About the California Cyberhub
The California Cyberhub is a virtual, neutral, nimble online organization that is a collaboration of public higher education, K-12, government, business, and military working to enable a future workforce of ethical cybersecurity experts in California. Their mission is to enable a future ethical workforce by expanding and supporting quality cyber training across the State with a one-stop source for best practices and resources gathered from all cyber training and competition activities in California.
About Doing What Matters for Jobs and the Economy – Strong Workforce Program
Doing What MATTERS for jobs and the economy is a four-pronged framework to respond to the call of our nation, state, and regions to close the skills gap. The four prongs are: Give Priority for Jobs and the Economy » Make Room for Jobs and the Economy » Promote Student Success » Innovate for Jobs and the Economy.
The goals of Doing What Matters for Jobs and the Economy are to supply in-demand skills for employers, create relevant career pathways and stackable credentials, promote student success, and get Californians into open jobs.

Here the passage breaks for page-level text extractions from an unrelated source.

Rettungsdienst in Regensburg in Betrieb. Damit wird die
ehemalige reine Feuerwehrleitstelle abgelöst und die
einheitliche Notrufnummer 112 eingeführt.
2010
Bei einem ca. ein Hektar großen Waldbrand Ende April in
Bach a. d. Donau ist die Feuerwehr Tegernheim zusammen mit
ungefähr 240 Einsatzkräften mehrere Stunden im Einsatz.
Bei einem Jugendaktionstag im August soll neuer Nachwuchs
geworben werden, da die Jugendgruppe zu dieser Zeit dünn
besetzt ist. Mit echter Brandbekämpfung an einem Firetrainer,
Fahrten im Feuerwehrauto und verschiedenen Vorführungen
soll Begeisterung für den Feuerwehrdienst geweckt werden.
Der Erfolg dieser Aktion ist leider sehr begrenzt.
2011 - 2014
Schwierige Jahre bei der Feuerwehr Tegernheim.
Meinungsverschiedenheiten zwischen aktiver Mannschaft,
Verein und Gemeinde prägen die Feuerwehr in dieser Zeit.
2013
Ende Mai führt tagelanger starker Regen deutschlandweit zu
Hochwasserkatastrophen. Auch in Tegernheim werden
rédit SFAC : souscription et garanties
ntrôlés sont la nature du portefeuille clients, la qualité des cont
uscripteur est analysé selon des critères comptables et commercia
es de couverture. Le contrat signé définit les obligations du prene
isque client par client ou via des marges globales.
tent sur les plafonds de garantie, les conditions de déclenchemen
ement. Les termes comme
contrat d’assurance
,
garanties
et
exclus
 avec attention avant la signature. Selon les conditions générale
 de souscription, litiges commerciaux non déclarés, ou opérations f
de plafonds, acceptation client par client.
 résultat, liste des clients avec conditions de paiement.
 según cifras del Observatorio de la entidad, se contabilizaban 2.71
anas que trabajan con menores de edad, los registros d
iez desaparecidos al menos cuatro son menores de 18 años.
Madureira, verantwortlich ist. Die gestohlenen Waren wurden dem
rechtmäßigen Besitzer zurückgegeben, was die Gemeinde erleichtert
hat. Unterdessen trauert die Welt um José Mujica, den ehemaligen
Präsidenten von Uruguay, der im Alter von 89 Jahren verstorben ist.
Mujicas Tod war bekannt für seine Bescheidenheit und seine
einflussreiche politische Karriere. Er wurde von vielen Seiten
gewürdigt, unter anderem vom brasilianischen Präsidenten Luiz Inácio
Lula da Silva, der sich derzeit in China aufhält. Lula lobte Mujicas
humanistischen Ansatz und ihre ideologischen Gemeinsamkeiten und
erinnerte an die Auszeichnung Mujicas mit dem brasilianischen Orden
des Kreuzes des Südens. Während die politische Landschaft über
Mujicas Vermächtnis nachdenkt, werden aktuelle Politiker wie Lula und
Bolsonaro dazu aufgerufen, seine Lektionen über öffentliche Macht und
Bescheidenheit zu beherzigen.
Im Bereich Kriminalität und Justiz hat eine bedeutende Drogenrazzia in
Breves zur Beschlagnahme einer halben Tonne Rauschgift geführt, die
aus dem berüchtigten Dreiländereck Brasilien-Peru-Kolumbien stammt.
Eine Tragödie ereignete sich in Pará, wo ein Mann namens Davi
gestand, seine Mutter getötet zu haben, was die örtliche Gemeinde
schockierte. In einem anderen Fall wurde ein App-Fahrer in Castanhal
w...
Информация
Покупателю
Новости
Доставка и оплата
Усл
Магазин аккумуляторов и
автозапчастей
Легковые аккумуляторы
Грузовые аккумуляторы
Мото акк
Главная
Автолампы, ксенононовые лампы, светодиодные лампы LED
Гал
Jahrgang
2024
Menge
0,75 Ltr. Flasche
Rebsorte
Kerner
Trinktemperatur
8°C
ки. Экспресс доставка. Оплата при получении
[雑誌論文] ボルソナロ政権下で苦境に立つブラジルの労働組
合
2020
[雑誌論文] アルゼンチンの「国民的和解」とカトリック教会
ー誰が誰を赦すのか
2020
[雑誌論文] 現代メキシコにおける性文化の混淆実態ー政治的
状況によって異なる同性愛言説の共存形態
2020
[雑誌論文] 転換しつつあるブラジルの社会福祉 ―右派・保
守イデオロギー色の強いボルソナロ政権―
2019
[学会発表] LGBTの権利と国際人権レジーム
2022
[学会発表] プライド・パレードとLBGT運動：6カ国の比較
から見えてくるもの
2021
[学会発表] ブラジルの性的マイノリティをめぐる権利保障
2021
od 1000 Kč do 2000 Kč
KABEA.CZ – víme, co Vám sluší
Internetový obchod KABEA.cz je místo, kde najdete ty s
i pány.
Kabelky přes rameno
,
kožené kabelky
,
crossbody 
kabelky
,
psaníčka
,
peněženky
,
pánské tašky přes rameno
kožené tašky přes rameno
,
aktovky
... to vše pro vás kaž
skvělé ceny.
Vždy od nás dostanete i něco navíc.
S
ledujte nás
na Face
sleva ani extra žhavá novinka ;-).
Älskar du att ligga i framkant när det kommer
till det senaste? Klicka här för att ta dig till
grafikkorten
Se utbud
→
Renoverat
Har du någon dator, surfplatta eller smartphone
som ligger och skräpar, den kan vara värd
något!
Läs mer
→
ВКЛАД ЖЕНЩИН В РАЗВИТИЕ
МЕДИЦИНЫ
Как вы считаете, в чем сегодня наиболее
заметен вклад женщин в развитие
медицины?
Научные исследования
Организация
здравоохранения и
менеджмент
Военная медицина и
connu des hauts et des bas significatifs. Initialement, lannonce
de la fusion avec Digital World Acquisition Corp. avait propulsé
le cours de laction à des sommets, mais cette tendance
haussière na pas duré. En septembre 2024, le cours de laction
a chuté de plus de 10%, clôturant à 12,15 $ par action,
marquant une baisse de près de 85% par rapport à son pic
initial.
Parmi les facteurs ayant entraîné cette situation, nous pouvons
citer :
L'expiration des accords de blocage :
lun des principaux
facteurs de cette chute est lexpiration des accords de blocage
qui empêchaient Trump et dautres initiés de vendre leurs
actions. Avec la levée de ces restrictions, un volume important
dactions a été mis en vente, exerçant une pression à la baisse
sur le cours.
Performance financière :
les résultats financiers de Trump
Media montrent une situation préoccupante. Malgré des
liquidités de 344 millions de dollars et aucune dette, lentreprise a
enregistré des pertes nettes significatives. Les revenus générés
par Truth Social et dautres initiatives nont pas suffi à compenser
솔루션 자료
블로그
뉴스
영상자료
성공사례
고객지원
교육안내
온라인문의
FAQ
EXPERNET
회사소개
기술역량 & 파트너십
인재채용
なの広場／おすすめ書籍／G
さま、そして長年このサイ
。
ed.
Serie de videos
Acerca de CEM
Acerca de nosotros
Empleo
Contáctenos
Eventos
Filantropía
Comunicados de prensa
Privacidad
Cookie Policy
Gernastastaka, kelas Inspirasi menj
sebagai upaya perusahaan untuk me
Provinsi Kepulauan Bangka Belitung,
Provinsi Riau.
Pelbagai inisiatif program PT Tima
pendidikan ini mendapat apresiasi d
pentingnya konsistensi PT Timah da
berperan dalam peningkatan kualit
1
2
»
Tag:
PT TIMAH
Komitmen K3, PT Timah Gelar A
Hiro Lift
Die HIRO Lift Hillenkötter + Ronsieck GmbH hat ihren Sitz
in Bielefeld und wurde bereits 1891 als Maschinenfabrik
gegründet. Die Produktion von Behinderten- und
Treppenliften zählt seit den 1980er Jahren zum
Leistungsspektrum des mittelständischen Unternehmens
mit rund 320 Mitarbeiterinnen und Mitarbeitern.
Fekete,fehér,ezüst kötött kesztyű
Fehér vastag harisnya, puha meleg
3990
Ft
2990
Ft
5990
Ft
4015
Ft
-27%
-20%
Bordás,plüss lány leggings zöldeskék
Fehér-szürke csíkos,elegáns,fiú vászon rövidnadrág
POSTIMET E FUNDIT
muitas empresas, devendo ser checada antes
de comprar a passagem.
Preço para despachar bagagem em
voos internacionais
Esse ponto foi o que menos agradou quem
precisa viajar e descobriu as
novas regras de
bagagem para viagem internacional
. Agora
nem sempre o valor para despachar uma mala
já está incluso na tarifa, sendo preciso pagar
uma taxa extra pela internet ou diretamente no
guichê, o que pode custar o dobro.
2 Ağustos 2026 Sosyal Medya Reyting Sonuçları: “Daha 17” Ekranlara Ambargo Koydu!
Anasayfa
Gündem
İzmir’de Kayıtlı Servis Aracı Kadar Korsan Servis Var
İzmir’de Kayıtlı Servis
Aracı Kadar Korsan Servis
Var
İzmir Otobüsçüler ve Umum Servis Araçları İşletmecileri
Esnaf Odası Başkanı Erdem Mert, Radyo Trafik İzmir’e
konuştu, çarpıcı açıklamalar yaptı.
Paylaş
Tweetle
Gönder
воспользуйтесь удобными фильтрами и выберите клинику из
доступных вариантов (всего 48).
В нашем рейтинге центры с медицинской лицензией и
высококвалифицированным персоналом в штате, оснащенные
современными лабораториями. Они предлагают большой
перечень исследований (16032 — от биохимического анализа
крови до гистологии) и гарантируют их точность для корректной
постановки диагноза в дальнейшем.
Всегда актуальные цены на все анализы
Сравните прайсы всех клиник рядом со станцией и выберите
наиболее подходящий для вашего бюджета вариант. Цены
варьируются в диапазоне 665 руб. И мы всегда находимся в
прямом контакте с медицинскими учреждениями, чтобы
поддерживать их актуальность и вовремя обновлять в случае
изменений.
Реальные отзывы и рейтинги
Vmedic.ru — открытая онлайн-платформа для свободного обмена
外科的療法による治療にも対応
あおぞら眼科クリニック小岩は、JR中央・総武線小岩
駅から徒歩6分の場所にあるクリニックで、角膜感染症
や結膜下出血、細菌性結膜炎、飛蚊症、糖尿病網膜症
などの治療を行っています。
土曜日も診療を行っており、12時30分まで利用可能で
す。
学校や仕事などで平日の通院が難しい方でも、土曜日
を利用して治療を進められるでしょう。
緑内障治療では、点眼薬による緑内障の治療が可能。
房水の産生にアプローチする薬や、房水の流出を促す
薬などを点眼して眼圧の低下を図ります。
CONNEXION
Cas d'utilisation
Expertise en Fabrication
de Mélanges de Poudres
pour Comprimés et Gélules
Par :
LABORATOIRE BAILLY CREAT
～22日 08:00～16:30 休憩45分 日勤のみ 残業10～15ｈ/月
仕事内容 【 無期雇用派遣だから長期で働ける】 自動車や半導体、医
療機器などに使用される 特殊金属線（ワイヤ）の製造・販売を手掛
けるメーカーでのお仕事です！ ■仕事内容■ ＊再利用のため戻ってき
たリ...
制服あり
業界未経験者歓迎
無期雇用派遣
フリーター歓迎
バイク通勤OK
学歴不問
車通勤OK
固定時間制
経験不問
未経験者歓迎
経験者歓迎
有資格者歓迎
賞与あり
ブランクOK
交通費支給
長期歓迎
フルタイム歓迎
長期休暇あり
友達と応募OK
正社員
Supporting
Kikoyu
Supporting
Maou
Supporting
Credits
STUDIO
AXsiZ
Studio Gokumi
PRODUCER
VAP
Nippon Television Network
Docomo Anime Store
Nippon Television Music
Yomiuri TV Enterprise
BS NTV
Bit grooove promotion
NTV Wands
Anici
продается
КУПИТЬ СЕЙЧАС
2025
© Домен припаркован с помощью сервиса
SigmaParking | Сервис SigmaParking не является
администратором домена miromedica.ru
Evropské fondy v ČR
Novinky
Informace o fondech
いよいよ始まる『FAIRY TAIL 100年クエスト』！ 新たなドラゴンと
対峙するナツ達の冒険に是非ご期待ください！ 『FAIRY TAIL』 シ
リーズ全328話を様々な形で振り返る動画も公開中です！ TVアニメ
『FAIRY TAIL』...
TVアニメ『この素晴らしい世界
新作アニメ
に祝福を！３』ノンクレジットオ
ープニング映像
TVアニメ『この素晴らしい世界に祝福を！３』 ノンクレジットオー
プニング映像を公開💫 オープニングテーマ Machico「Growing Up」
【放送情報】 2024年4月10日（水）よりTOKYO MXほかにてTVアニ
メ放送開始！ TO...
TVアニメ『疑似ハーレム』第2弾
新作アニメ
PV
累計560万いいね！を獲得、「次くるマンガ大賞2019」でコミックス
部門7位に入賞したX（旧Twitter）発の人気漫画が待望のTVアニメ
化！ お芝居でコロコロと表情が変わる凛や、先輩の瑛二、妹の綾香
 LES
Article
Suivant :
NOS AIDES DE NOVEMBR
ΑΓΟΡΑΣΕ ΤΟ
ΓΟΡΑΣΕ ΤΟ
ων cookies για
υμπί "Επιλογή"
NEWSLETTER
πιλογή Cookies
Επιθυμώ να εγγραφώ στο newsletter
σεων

About the California Cybersecurity Integration Center (Cal-CSIC)
The California Cybersecurity Integration Center was created in 2015 to reduce the likelihood and severity of cyber-attacks, improve inter-agency and cross-sector collaboration, prioritize cyber threats and alert potential victims, and strengthen the state’s cybersecurity strategy.
The Cal-CSIC is made up of four core partners, including the California Governor’s Office of Emergency Services, the California Department of Technology, the California MilitaryDepartment, and the California Highway Patrol.